Ishanu Chattopadhyay dari University of Chicago dan koleganya menciptakan pemodelan berbasis AI yang menganalisis data kriminalitas di Chicago, Illinois, dari 2014 sampai akhir 2016. Model AI lalu memprediksi tingkat kriminalitas untuk beberapa pekan ke depannya.
Model itu memprediksi kecenderungan jenis kriminalitas tertentu yang muncul di setiap 300 meter area di Chicago dalam seminggu ke depan dengan tingkat akurasi 90 persen. Model juga dilatih dan diuji pada data untuk tujuh kota besar lainnya di AS yang kemudian, disebutkan, memberi performa akurasi prediksi yang serupa.
Upaya sebelumnya untuk menggunakan artificial intelligence untuk memprediksi kriminalitas telah kontroversial karena bisa memelihara bias rasial. Dalam beberapa tahun ini Departemen Kepolisian Chicago sebenarnya telah mencoba sebuah algoritma yang menelurkan daftar orang-orang yang diperkirakan paling berisiko terlibat dalam insiden penembakan, apakah sebagai korban ataupun pelakunya. Sempat dirahasiakan, ketika detail daftar itu dirilis terungkap kalau 56 persennya adalah mereka yang berkulit hitam di kota itu, berusia 20-29 tahun.
Chattopadhyay menyatakan data yang digunakan oleh pemodelannya juga akan bias, tapi dia juga mengatakan bahwa upaya sudah diambil untuk mereduksi efek bias itu dan AI dimodifikias tak mengidentifikasi para tersangka tapi hanya lokasi kriminalitas yang potensial. "Inibukan Minority Report," katanya.
"Sumber-sumber penegakan hukum tidak tak terbatas. Jadi Anda ingin menggunakannya secara optimal. Akan sangat baik, misalnya kalau Anda tahu di mana pembunuhan akan terjadi."
Chattopadhyay menerangkan kalau model-model prediksi AI mungkin lebih aman untuk informasi kebijakan di level yang tinggi, ketimbang digunakan secara langsung untuk alokasi sumber daya kepolisian. Dia telah merilis data dan algoritme yang digunakan dalam studinya sehingga para peneliti lain bisa meneliti hasilnya.
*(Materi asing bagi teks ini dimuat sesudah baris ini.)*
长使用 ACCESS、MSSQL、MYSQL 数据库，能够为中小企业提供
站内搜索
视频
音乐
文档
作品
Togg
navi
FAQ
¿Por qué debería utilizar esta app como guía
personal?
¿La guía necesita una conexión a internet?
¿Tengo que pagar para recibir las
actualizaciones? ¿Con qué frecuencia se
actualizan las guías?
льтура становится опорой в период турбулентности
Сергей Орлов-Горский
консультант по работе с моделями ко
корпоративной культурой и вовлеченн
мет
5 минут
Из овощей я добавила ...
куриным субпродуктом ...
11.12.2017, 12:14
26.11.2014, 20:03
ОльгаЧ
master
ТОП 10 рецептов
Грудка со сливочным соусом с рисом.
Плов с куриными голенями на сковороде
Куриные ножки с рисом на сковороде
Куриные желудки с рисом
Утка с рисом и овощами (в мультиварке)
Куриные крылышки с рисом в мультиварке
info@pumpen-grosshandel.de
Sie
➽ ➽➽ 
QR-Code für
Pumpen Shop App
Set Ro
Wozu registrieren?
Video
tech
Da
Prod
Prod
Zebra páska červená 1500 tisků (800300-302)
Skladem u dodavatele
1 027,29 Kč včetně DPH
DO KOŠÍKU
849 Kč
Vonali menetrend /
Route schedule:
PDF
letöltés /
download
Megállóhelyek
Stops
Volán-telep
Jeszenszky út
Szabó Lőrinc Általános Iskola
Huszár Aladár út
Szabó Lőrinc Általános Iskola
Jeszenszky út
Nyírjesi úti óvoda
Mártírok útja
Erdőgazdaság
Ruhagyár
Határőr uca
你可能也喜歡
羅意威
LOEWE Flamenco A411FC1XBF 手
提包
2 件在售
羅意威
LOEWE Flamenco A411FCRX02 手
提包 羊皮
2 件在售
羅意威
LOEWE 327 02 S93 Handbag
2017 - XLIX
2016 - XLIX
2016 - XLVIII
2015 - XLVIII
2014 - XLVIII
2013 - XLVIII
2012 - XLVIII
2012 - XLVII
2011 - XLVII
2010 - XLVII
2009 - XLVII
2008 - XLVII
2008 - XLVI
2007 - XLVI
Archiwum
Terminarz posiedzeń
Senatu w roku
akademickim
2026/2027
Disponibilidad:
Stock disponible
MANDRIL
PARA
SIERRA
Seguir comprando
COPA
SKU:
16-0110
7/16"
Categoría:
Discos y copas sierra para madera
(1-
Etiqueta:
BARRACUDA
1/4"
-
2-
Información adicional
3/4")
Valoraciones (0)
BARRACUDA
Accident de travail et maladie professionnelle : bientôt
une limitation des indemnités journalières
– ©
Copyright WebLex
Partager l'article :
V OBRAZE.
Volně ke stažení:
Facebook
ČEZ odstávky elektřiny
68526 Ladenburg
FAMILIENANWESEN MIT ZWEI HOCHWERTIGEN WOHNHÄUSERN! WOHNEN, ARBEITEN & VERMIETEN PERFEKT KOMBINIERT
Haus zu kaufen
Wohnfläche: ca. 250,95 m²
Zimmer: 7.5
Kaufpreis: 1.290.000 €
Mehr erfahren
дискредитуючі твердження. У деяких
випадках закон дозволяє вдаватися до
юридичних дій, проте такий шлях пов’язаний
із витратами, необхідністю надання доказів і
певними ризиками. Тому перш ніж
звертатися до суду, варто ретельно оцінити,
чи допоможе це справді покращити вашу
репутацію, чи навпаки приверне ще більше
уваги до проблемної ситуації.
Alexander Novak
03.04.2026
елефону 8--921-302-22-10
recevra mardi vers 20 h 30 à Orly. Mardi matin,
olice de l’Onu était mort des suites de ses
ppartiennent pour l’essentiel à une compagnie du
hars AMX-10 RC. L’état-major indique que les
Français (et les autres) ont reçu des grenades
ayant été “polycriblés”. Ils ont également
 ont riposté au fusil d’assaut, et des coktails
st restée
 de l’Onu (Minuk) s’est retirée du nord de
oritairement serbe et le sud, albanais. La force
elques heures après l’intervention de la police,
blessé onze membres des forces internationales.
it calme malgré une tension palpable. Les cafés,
Serentetan penembakan terjadi di Kota Chicago, 3 dan 5 Agustus lalu, yang menewaskan 12 orang dan puluhan lainnya terluka. CCTV
Chattopadhyay dan timnya juga menggunakan data yang sama untuk mencari area-area di mana bias individu mempengaruhi pembuatan kebijakan. Mereka menganalisa jumlah kasus penangkapan krimininal di lingkungan dalam Kota Chicago dengan tingkat sosial ekonomi yang berbeda. Hasilnya menunjukkan kalau kriminalitas di area elite berujung lebih banyak penahanan tersangka daripada yang dilakukan di area yang lebih miskin, menuntun kepada dugaan bias dalam respons kepolisiannya.
Lawrence Sherman dari Cambridge Centre for Evidence-Based Policing, Inggris, mengatakan tertarik tentang inklusi dari data pembuatan kebijakan yang reaktif dan proaktif dalam studi AI oleh Chattopadhyay dkk. Atau data kejahatan yang cenderung tercatat karena orang melaporkannya dan tercatat karena polisi pergi mencarinya.
Menurutnya, yang tipe data kedua, sangat mudah untuk menjadi bias. "Ini dapat merefleksikan diskriminasi yang disengaja oleh petugas kepolisian di beberapa daerah tertentu."